Brutalisten makes use of high-quality components, in season, as a lot of different eating places do, Mr. Höller identified as he drank bubbly by the brushed tin bar. “But if you have your perfect ingredient, why do you need to add more ingredients to it? You found the perfect love of your life. Do you really need another one, or two, or three?”
So what’s it prefer to dine based on this artist’s imaginative and prescient? The Brutalist dishes are “like being a child and returning to your first taste of flavors,” stated Emilia de Poret, a style entrepreneur and onetime pop star, as she tasted the champignon Carsten of mushroom ready 4 other ways. The metaphors continued throughout the banquettes.
“It’s like entering a building you think you know well and suddenly realizing there are doors you can open to room after room that you never suspected were there,” stated Giulio Bertelli, Mrs. Prada’s son, as his tablemates toasted with pure wines and a pure cloudberry juice, one of many Brutalist drinks created by Mr. Höller’s girlfriend, Kajsa Leander, an entrepreneur and pomologist.

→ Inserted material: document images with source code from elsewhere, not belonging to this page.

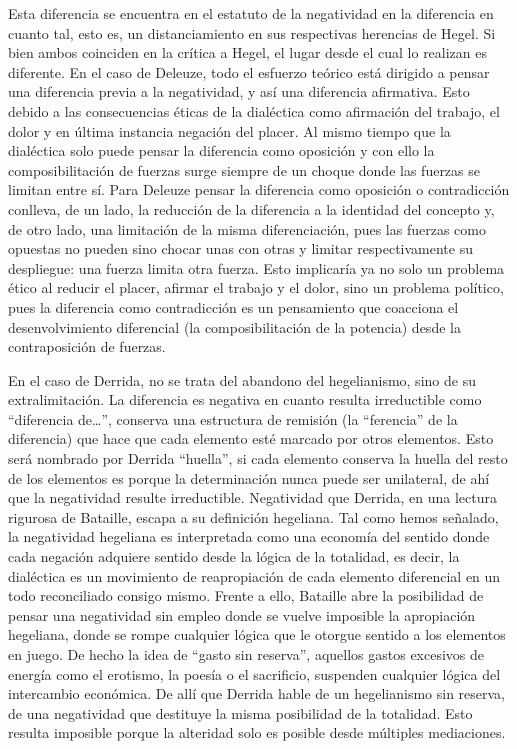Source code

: Esta diferencia se encuentra en el estatuto de la negatividad en la
diferencia en cuanto tal, esto es, un distanciamiento en sus respectivas
herencias de Hegel. Si bien ambos coinciden en la crítica a Hegel, el
lugar desde el cual lo realizan es diferente. En el caso de Deleuze,
todo el esfuerzo teórico está dirigido a pensar una diferencia previa a
la negatividad, y así una diferencia afirmativa. Esto debido a las
consecuencias éticas de la dialéctica como afirmación del trabajo, el
dolor y en última instancia negación del placer. Al mismo tiempo que la
dialéctica solo puede pensar la diferencia como oposición y con ello la
composibilitación de fuerzas surge siempre de un choque donde las
fuerzas se limitan entre sí. Para Deleuze pensar la diferencia como
oposición o contradicción conlleva, de un lado, la reducción de la
diferencia a la identidad del concepto y, de otro lado, una limitación
de la misma diferenciación, pues las fuerzas como opuestas no pueden
sino chocar unas con otras y limitar respectivamente su despliegue: una
fuerza limita otra fuerza. Esto implicaría ya no solo un problema ético
al reducir el placer, afirmar el trabajo y el dolor, sino un problema
político, pues la diferencia como contradicción es un pensamiento que
coacciona el desenvolvimiento diferencial (la composibilitación de la
potencia) desde la contraposición de fuerzas.

En el caso de Derrida, no se trata del abandono del hegelianismo, sino
de su extralimitación. La diferencia es negativa en cuanto resulta
irreductible como \enquote{diferencia de\ldots}, conserva una estructura de
remisión (la \enquote{ferencia} de la diferencia) que hace que cada elemento
esté marcado por otros elementos. Esto será nombrado por Derrida
\enquote{huella}, si cada elemento conserva la huella del resto de los elementos
es porque la determinación nunca puede ser unilateral, de ahí que la
negatividad resulte irreductible. Negatividad que Derrida, en una
lectura rigurosa de Bataille, escapa a su definición hegeliana. Tal como
hemos señalado, la negatividad hegeliana es interpretada como una
economía del sentido donde cada negación adquiere sentido desde la
lógica de la totalidad, es decir, la dialéctica es un movimiento de
reapropiación de cada elemento diferencial en un todo reconciliado
consigo mismo. Frente a ello, Bataille abre la posibilidad de pensar una
negatividad sin empleo donde se vuelve imposible la apropiación
hegeliana, donde se rompe cualquier lógica que le otorgue sentido a los
elementos en juego. De hecho la idea de \enquote{gasto sin reserva}, aquellos
gastos excesivos de energía como el erotismo, la poesía o el sacrificio,
suspenden cualquier lógica del intercambio económica. De allí que
Derrida hable de un hegelianismo sin reserva, de una negatividad que
destituye la misma posibilidad de la totalidad. Esto resulta imposible
porque la alteridad solo es posible desde múltiples mediaciones.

When dessert arrived — a grilled apple served with apple sorbet on smoked apple purée — the artist Precious Okoyomon took a chunk and, with closed eyes, leaned again for an prolonged flavor-meditating minute, impervious to the boisterous desk banter. “My vibe is excess pleasure,” Mx. Okoyomon stated, “but Carsten’s is stripping down to the core of the thing, which is poetic, like being in a quiet room.”
Even skeptics have been transformed. “Minimalism and avant-garde ideas are OK in art and fashion,” Mr. Schiller stated. “But with food, it should stick to just being tasty. I was surprised, though — the simplicity here made the flavors a revelation.”
Mr. Höller makes artwork, he stated, as “a proposition to look at things in a different way.” With Brutalisten, he’s welcoming mates and friends to rethink meals: Why don’t we use everything of an ingredient? Why don’t we go deeper into a single taste? Why is delicacies so not often an artist’s medium?
“For me, art is a social experiment,” he stated. A restaurant is “actually a terrible business in terms of time, money and health, but I couldn’t help myself,” he added, scrutinizing the eating room because it slowly cleared out. “The role of an artist is to be an experimenter, after all. Like a scientist, but without the rational considerations.”